PROBLEM A - In two sentences, summarize the Gaussian elimination post.
PROBLEM B - Extend the Gaussian elimination post past its last sentence, starting on the promised explanation of the intuition behind the method.

READING PASSAGE -

══════════

A visual explanation of Gaussian Elimination

To brush up some Linear Algebra, I've been following the book 'Linear Algebra and its Applications' by Gilbert Strang. Within it, the author writes:

Gauss is recognized as the greatest of all mathematicians, but certainly not because of this invention, which probably took him ten minutes. Ironically, it is the most frequently used of all the ideas that bear his name.

Gaussian Elimination is probably the most well known algorithm for solving a system of linear equations. If you're reading this post, you've probably studied it. While it's not the most challenging algorithm to code or work out on paper, I never quite understood how arranging a set of equations in a matrix, then playing with its rows led to the solution. Most linear algebra is closely related to shapes, curves and spaces. Certainly there should be a way to visualize the process by which we find where some planes intersect? Furthermore, how do we know this works for any set of equations in an N-dimensional space?

While Strang's book has been excellent so far, it did not answer my question. Nor did wikipedia, or mathisfun, or betterexplained. To understand why it works, and how the row transformations don't affect the final solution, I had to piece together several ideas from different resources. And in this page I attempt to explain the intuition behind Gaussian elimination.

══════════

DATA EXCERPT -
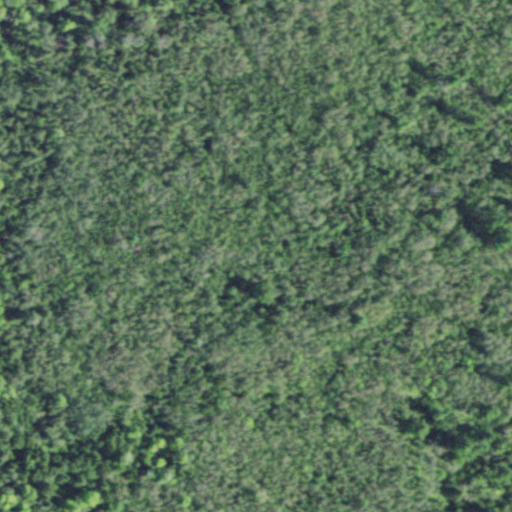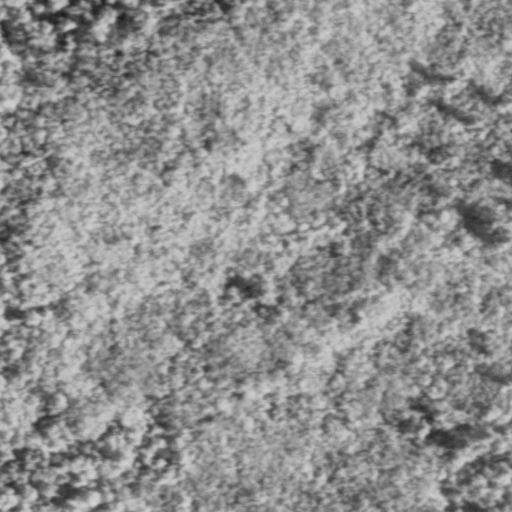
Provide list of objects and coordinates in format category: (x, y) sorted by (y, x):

══════════

FINAL RESULT A - While brushing up on linear algebra with Gilbert Strang's 'Linear Algebra and its Applications', the writer came across Strang's remark that Gaussian elimination probably took Gauss ten minutes to invent yet is the most frequently used of the ideas bearing his name. Unable to find in Strang's book or several online resources why arranging equations in a matrix and transforming its rows leads to the solution, the writer pieced together ideas from different sources and uses the page to explain the intuition behind the method.

FINAL RESULT B -
First, we'll revisit Gaussian elimination and find the point of intersection of two lines. Then, we'll attempt to visualize the transformations that each line goes through in our search for their point of intersection. Finally, I'll try to convince you that this works not only for lines in 2D space, but for planes in 3D space, and hyperplanes in N-dimensional space.

Gaussian elimination revisited

Let's apply Gaussian elimination to a simple problem like we would in a classroom. The idea is to reduce a system of equations to a state where the solution can be obtained by simple substitution. An example should help understand this better. Consider the following system of equations in the 2D coordinate space:

$$ x - y = 0 \newline 2x + y = 3 $$

The example we're using is intentionally simple so we don't lose the forest for the trees. To solve the system mentioned above, we first represent it as a matrix:

$$ \begin{bmatrix} 1 & -1 & 0 \newline 2 & 1 & 3 \end{bmatrix} $$

The first column contains the coefficients for \(x\), the second for \(y\) and the third contains the terms on the right hand side of each equation.

We're allowed the following operations on this matrix:

We begin by applying the operation \(R_2 \leftarrow R_2 - 2R_1\), thereby subtracting \(2R_1\) from \(R_2\).

$$ \begin{bmatrix} 1 & -1 & 0 \newline 0 & 3 & 3 \end{bmatrix} $$

Now that the coefficient of \(x\) in the second equation has been zeroed out, the system becomes:

$$ x - y = 0 \newline 3y = 3 $$

By back substitution, we get \((1, 1)\) as the point of intersection of the two lines. Similarly, we can reduce systems of N equations and N unknowns for arbitrary choices of positive N.

This method would work for any system that has a solution. Our choice of equations is simple because we'd like to avoid brain-numbing sensory overload from visualising 10-dimensional systems. And because I want to muck about fewer lines of JavaScript for visuals in the next section.

Visualising Gaussian elimination

We'll limit ourselves to 2-dimensions for all visuals. I trust that you can extend this idea to finding the intersection of planes in 3D, and thereby instil the belief that this method works for hyperlanes in N-dimensions.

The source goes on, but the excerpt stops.